TEXTE FOURNI ▸
Par ailleurs, vouloir réorganiser l’Université en partant de la conception grecque du savoir, s’imaginer que celle-ci était amenée à jouer un rôle spirituel... en 1933 témoigne d’un mélange de naïveté, d’idéalisme, d’inconscience qui n’est pas le seul fait de Heidegger, mais d’une large partie des universitaires allemands qui vivaient pri­sonniers d’un monde d’illusions. Ce que dit Heidegger, c’est que pour être digne de s’auto-affirmer, de revendiquer son indépendance et sa conception originelle et désin­téressée du savoir, l’Université doit réfléchir sur sa propre essence. C’est à ce seul prix qu’elle peut éviter la « politisation ». Et l’usage que fait Heidegger de Platon dans un tel contexte souligne encore son illusion. L’allégeance au nazisme que l’on trouve dans le texte du discours vient en général d’erreurs de traductions [22].
Est-ce que Heidegger croit dans la valeur du national-socialisme à cette époque ? Sans aucun doute. Et c’est sa méconnaissance complète de la réalité du nazisme qui explique les illusions qu’il fonde sur lui. Il le reconnaît d’ailleurs dans son interview :

« Au milieu de la confusion générale des opinions et des tendances politiques représentées par vingt-deux partis, il s’agissait de trouver une position nationale et surtout sociale » (ibid., p. 17).

C’est l’illusion qu’il nourrit sur la réalité et les buts du mouvement qui explique à la fois sa croyance dans la possibilité qu’a l’Université de « s’auto-affirmer », et les textes politiques qu’il rédige pendant son rectorat.

Discours et proclamations

Au cours de son rectorat, Heidegger va signer un certain nombre de textes — d’ailleurs peu nombreux — absolument indéfendables et qui témoignent de l’étendue de son aveuglement. Il s’agit d’appels souvent publiés dans des journaux d’étudiants et se rapportant soit à des événements politiques, soit à des circonstances universitaires [23]. On y retrouve sans doute certaines thèses du Discours de rectorat — nécessité d’abolir les préjugés portant sur le travail manuel, mission spirituelle de l’Université par rapport à la détresse allemande, rôle du travail — sans que s’y ajoute un apport théorique spécial. Beaucoup plus grave est le fait que Heidegger justifia certaines manifestations du natio­nal-socialisme, en cherchant à leur trouver un sens élevé et spirituel. Il affirme sa foi dans le mouvement, identifie Hitler à la réalité allemande, signe une profession de foi en sa faveur, accepte d’exalter la révolution national-socialiste et ses mythes, tel le héros des Corps-Francs, Albert Leo Schlageter, « héros de la Forêt Noire », justifie par des arguments d’une naïveté désarmante le fait que l’Allemagne quitte la S.D.N., avec un vocabulaire philosophique, voyant dans cet acte l’affirmation de l’existence pacifique du peuple allemand, et il encouragera ses étudiants à partir au service de travail. Tout aussi grave est le fait que plusieurs de ces textes se terminent par l’inévitable « Heil Hitler ! ». En tant que recteur, il a dû s’inscrire au parti nazi [24]. S’il utilise le terme « volkisch » dans ces textes, c’est peut-être en lui donnant un sens plus élevé que celui dans lequel l’entendaient les nazis, mais l’identité de vocabulaire est indéniable. Tous ces textes, dénués pour la plupart de la moindre valeur philosophique, même si on y retrouve une certaine coloration du vocabulaire heideggérien — « l’inflexibilité du simple et de l’ultime » — sont sans doute des textes de circonstances, exigés de Heidegger en tant que recteur, dans lesquels on ne peut relever la moindre trace d’antisémitisme, mais qui témoignent de la sincérité de son engagement, de sa croyance dans le national­ socialisme. Ils sont absolument injustifiables et pour les comprendre, il faudrait assu­rément dépasser le seul cas Heidegger pour analyser :

— L’aveuglement qu’ont partagé jusqu’en cette années 1933 une large fraction des universitaires allemands, à qui Thomas Mann reprochait avec justesse de vouloir ajouter au nazisme « un zeste de barbarie cultivée ». Cet aveuglement se rencontre aussi chez un grand nombre d’écrivains dont on imaginait mal le ralliement au nazisme ; le cas du poète expressionniste Gottfried Benn étant le plus typique.

ENREGISTREMENTS EXTRAITS ▸
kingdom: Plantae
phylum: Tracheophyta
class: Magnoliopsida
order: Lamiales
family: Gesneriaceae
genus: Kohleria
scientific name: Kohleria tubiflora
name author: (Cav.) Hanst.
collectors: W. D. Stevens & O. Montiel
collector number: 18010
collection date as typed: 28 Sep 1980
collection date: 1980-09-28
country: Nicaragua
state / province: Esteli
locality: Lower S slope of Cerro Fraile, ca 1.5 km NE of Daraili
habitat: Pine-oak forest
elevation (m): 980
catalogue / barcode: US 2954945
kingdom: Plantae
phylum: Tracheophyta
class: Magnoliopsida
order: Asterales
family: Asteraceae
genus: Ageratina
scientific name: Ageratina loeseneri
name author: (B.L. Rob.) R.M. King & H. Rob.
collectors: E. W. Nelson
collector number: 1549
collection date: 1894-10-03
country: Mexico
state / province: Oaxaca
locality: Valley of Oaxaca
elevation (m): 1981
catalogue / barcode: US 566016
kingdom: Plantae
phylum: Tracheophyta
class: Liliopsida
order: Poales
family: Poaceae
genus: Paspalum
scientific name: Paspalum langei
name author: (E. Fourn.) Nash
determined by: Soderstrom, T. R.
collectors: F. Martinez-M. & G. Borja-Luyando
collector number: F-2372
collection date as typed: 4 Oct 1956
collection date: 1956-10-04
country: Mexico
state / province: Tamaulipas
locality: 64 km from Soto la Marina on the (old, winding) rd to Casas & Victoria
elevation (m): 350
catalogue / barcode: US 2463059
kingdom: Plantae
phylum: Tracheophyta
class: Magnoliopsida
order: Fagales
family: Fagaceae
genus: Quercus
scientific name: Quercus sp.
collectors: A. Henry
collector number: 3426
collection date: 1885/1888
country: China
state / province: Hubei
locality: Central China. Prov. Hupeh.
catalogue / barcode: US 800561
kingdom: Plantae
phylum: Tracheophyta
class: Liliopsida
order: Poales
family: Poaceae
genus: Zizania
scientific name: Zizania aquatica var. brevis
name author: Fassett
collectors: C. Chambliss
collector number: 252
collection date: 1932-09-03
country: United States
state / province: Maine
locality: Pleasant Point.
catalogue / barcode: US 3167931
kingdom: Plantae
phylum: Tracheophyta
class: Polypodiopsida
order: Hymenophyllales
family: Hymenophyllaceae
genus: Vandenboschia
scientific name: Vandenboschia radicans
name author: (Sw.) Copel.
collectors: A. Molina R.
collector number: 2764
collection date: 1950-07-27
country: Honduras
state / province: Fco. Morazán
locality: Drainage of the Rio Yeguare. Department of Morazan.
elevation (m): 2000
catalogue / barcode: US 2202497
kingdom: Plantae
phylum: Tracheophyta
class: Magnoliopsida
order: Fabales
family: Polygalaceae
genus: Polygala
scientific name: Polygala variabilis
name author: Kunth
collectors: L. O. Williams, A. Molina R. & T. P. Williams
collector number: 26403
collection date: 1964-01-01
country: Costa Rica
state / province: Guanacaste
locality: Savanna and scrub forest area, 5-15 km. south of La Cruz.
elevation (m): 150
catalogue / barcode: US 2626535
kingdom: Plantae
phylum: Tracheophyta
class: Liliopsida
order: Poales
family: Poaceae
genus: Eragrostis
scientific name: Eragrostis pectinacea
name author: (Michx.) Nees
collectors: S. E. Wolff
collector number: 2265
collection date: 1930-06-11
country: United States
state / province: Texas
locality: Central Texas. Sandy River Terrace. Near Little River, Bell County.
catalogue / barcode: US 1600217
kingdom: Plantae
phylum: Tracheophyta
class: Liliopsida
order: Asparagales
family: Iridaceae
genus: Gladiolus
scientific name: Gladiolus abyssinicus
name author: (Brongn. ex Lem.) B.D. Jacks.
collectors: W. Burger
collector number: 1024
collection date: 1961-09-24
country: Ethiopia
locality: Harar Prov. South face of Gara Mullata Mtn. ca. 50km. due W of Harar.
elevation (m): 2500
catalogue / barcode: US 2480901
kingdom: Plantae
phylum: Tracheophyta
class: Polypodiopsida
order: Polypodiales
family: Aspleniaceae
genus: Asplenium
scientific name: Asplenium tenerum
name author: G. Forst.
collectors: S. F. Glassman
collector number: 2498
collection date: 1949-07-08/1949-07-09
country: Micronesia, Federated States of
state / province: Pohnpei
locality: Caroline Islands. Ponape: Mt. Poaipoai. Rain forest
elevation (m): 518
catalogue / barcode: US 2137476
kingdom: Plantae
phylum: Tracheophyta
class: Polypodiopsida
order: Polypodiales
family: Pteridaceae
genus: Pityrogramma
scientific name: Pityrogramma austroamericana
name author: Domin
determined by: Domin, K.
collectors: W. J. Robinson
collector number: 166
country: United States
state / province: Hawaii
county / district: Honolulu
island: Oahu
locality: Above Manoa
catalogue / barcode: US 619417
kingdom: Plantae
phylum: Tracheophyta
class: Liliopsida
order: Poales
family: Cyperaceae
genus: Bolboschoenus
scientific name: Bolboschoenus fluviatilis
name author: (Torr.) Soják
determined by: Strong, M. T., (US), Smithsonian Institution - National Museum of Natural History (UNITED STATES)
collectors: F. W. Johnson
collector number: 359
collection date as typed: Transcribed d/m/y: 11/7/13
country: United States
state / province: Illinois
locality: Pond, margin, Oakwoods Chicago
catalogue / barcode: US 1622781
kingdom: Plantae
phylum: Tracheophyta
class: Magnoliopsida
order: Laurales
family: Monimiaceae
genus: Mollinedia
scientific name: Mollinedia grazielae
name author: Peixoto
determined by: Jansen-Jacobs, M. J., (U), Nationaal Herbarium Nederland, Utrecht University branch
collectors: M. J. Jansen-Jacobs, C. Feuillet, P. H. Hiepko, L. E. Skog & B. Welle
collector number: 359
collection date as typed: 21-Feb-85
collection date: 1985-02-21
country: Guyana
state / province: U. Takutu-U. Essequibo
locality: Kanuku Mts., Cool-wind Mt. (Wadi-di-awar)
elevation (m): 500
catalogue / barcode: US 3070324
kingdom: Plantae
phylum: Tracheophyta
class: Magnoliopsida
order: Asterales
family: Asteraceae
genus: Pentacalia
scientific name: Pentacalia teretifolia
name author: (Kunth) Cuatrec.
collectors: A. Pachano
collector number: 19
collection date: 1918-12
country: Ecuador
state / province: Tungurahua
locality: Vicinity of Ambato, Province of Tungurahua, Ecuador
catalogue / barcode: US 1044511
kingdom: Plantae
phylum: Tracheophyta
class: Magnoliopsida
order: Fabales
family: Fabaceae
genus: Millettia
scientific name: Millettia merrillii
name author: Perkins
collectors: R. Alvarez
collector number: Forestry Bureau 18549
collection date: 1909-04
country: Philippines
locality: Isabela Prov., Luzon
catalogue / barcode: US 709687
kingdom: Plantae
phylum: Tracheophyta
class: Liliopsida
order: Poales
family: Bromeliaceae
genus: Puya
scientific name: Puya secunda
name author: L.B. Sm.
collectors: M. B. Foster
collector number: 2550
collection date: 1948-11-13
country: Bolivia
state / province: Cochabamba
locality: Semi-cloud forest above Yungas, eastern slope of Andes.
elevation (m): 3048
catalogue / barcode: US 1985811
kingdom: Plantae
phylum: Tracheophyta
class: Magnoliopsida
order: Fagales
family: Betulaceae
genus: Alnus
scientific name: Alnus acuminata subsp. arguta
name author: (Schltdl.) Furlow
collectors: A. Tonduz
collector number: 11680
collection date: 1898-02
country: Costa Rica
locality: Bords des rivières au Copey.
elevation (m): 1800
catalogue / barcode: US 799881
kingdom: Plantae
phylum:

VOTRE OBJECTIF ▸ Donnez la suite du texte sur le rectorat de Heidegger, en commençant juste après sa dernière phrase.

RÉSULTAT DE L'EXERCICE ▸
— L’incapacité de l’Université allemande à constituer un rempart démocratique face au national-socialisme.

— La fragilité de la conscience politique d’un grand nombre d’intellectuels de la République de Weimar, même parmi les plus grands.

— La résonance qu’ont pu avoir chez certains universitaires des thèmes nazis, le cas d’Ernst Bertram, germaniste ami intime de Thomas Mann et spécialiste de Nietzsche, étant l’un des plus célèbres.

— L’illusion qu’ils gardent de pouvoir agir, orienter le mouvement, le spiritualiser.

— Les compromis inévitables auxquels se trouvaient contraints la plus grande partie des intellectuels demeurés en Allemagne, même lorsqu’ils étaient éloignés du fascisme. Heidegger a dû parler le vocabulaire de l’époque, comme des metteurs en scène, pour monter Hamlet, ont dû exalter en lui un « héros nordique », comme l’écrivain naturaliste Gerhard Hauptmann a, lui le critique si violent de l’époque de l’empereur Guillaume, accroché sur sa maison un drapeau nazi. Et même l’écrivain antifasciste Ernst Wiechert, exalté comme représentant de l’« émigration intérieure », a lu ses œuvres devant des organisations nazies.

Qu’il y ait dans ces textes de Heidegger l’acceptation de compromis nous semble indéniable. Lui-même reconnaît :

« Lorsque j’acceptais le rectorat, je savais clairement que je ne m’en tirerais pas sans compromis. Je n’écrirais plus aujourd’hui les phrases citées. Je n’ai plus rien dit de ce genre dès 1934. »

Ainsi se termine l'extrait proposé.